Auch wird immer wieder angeführt, dass die Fünfjahreswertung den Wettbewerb beleben würde und es schwächeren Ländern ermöglichen würde, mehr Startplätze zu erhalten. Dabei ist es gerade die Länderwertung selbst, die den Wettbewerb stark einschränkt. Zwar ist es möglich, dass sich Länder in der Fünfjahreswertung durch eine erfolgreiche Spielzeit kurzfristig nach oben schieben, langfristig jedoch kann sich kaum eine Nation bedeutend verbessern. Schließlich heißt es ja auch Fünf- und nicht Einjahreswertung. Womit klar wird, dass ganz entscheidend ist, dass durch die Beurteilung langfristiger Zeiträume die Verteilung der Startplätze relativ starr bleibt, Diese Tatsache hilft vor allem den Vereinen aus den großen Nationen, da diese dadurch mit einer gewissen Sicherheit mit den Einnahmen aus dem internationalen Geschäft planen können. Somit hilft die Fünfjahreswertung nicht den schwächeren Nationen, sondern sie sorgt dafür, dass die Verhältnisse und Strukturen größtenteils unverändert bleiben. Nun könnte man dem entgegen halten, dass es z.B. noch nie ein Team geschafft hat, den Titel des Champions League-Siegers zu verteidigen, was ja eigentlich für einen spannenden und offenen Wettbewerb spricht. Wenn man jedoch genauer hinsieht, bemerkt man, dass es bis auf äußerst wenige Ausnahmen und Überraschungen immer wieder dieselben Mannschaften sind, die in der Champions League weit kommen und den Titel somit quasi unter sich ausmachen.
::::
◆ AUFGABENSTELLUNG
Wem hilft laut dem Textauszug über die Fünfjahreswertung die relativ starre Verteilung der Startplätze vor allem?
::::
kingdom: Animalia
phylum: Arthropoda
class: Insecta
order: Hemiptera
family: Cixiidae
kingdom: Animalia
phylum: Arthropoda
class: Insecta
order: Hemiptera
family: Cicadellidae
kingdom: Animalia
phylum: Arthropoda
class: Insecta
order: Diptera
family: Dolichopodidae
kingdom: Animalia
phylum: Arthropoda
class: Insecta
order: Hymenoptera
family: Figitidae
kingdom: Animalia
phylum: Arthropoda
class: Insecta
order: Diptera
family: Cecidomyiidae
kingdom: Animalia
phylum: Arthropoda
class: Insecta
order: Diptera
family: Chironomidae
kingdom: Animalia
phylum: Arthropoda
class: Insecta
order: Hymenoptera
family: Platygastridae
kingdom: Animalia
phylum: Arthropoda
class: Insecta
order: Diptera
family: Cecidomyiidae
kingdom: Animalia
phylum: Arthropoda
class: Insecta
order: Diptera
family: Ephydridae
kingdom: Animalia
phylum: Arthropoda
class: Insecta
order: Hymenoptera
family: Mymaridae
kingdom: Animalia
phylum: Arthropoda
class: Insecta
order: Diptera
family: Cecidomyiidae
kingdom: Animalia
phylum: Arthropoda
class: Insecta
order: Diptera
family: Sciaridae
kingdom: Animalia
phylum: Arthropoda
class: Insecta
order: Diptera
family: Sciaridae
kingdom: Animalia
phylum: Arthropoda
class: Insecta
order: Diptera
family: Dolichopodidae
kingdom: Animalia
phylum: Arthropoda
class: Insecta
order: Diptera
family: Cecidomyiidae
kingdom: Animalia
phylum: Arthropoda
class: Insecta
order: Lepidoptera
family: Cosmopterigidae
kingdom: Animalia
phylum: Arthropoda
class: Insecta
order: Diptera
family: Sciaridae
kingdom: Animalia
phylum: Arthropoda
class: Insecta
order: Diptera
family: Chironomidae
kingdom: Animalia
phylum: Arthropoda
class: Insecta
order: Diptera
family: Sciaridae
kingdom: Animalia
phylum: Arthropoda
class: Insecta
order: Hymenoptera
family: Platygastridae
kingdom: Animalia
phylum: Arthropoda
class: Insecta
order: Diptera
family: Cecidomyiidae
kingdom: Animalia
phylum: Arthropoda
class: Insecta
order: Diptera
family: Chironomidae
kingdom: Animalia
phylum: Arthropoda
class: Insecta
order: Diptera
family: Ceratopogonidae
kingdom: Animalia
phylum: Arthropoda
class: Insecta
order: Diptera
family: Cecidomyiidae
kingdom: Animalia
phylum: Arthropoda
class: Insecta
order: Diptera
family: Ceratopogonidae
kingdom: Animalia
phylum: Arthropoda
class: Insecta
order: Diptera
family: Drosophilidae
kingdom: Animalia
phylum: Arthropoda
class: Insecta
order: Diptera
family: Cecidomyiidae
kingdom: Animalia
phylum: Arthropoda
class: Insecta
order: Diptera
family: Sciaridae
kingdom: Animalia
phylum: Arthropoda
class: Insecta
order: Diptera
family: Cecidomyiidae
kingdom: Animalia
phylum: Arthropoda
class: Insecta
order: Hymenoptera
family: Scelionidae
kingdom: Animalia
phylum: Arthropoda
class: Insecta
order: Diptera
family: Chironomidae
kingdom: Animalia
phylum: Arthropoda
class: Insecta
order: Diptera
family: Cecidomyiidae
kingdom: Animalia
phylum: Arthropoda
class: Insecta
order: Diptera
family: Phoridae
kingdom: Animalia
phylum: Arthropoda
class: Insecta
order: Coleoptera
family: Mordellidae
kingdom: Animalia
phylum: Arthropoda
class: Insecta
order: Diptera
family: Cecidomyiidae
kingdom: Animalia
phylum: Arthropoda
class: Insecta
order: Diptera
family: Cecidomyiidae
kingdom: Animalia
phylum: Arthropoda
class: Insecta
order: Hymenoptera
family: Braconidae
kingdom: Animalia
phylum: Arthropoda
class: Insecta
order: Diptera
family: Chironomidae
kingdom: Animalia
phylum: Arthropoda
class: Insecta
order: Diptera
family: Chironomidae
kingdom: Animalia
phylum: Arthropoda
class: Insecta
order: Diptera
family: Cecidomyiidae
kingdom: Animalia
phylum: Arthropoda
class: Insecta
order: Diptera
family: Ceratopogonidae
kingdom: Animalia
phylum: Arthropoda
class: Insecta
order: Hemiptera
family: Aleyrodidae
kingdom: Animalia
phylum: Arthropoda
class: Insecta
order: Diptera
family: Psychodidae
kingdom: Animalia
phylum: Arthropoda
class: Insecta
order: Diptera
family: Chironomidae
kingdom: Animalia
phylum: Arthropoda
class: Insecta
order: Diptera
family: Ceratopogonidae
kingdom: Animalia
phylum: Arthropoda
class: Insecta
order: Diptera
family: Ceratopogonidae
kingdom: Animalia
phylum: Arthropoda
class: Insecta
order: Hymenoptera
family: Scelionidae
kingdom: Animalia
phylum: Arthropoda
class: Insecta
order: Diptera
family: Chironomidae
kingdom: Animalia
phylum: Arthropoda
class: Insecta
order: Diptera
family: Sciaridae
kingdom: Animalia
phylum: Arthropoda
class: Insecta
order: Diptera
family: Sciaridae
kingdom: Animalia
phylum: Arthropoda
::::
◆ DAS ERGEBNIS
Vor allem den Vereinen aus den großen Nationen.